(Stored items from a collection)

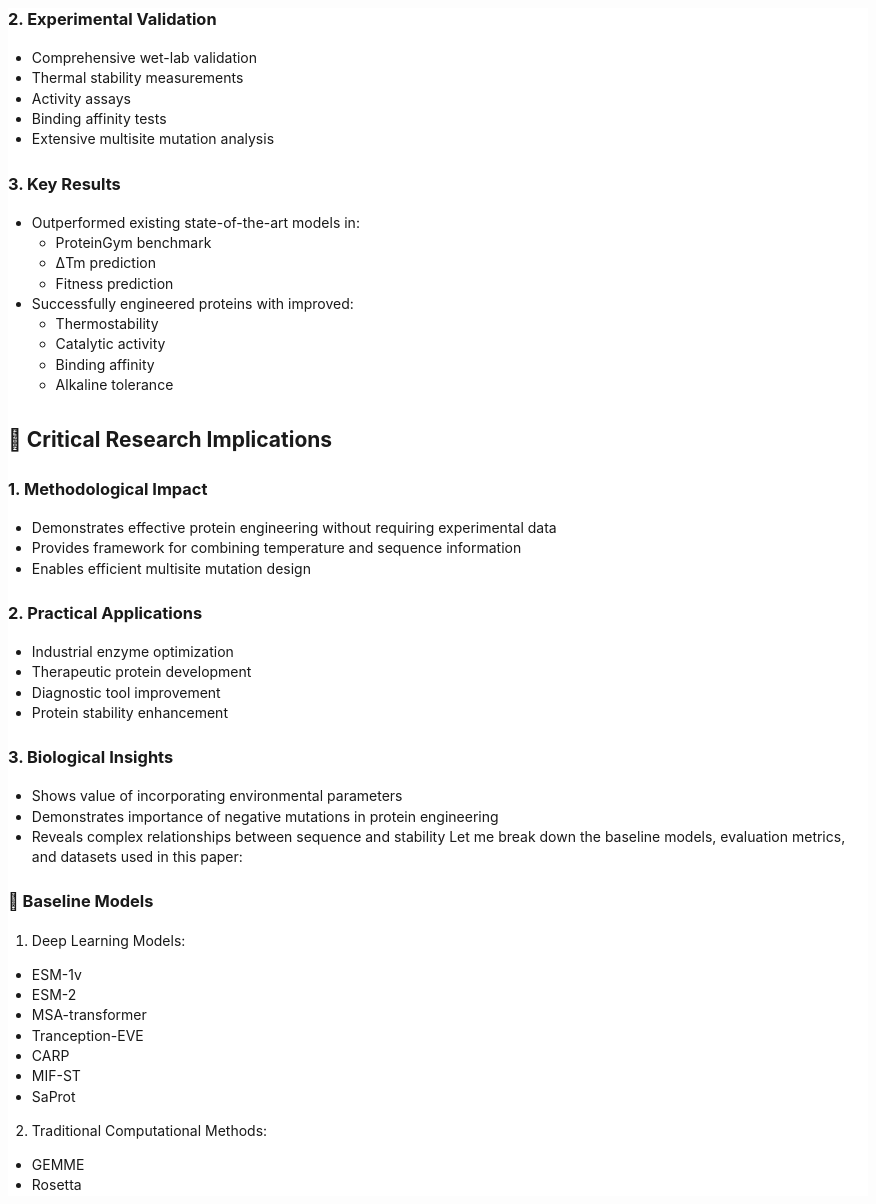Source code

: ### 2. Experimental Validation
- Comprehensive wet-lab validation
- Thermal stability measurements
- Activity assays
- Binding affinity tests
- Extensive multisite mutation analysis

### 3. Key Results
- Outperformed existing state-of-the-art models in:
  - ProteinGym benchmark
  - ΔTm prediction
  - Fitness prediction
- Successfully engineered proteins with improved:
  - Thermostability
  - Catalytic activity
  - Binding affinity
  - Alkaline tolerance

## 💭 Critical Research Implications
### 1. Methodological Impact
- Demonstrates effective protein engineering without requiring experimental data
- Provides framework for combining temperature and sequence information
- Enables efficient multisite mutation design

### 2. Practical Applications
- Industrial enzyme optimization
- Therapeutic protein development
- Diagnostic tool improvement
- Protein stability enhancement

### 3. Biological Insights
- Shows value of incorporating environmental parameters
- Demonstrates importance of negative mutations in protein engineering
- Reveals complex relationships between sequence and stability
Let me break down the baseline models, evaluation metrics, and datasets used in this paper:

### 🔄 Baseline Models

1. Deep Learning Models:
- ESM-1v
- ESM-2
- MSA-transformer
- Tranception-EVE
- CARP
- MIF-ST
- SaProt

2. Traditional Computational Methods:
- GEMME
- Rosetta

What to do —
In the records, locate each line holding the string "prediction" and copy it.

Task response —
  - ΔTm prediction
  - Fitness prediction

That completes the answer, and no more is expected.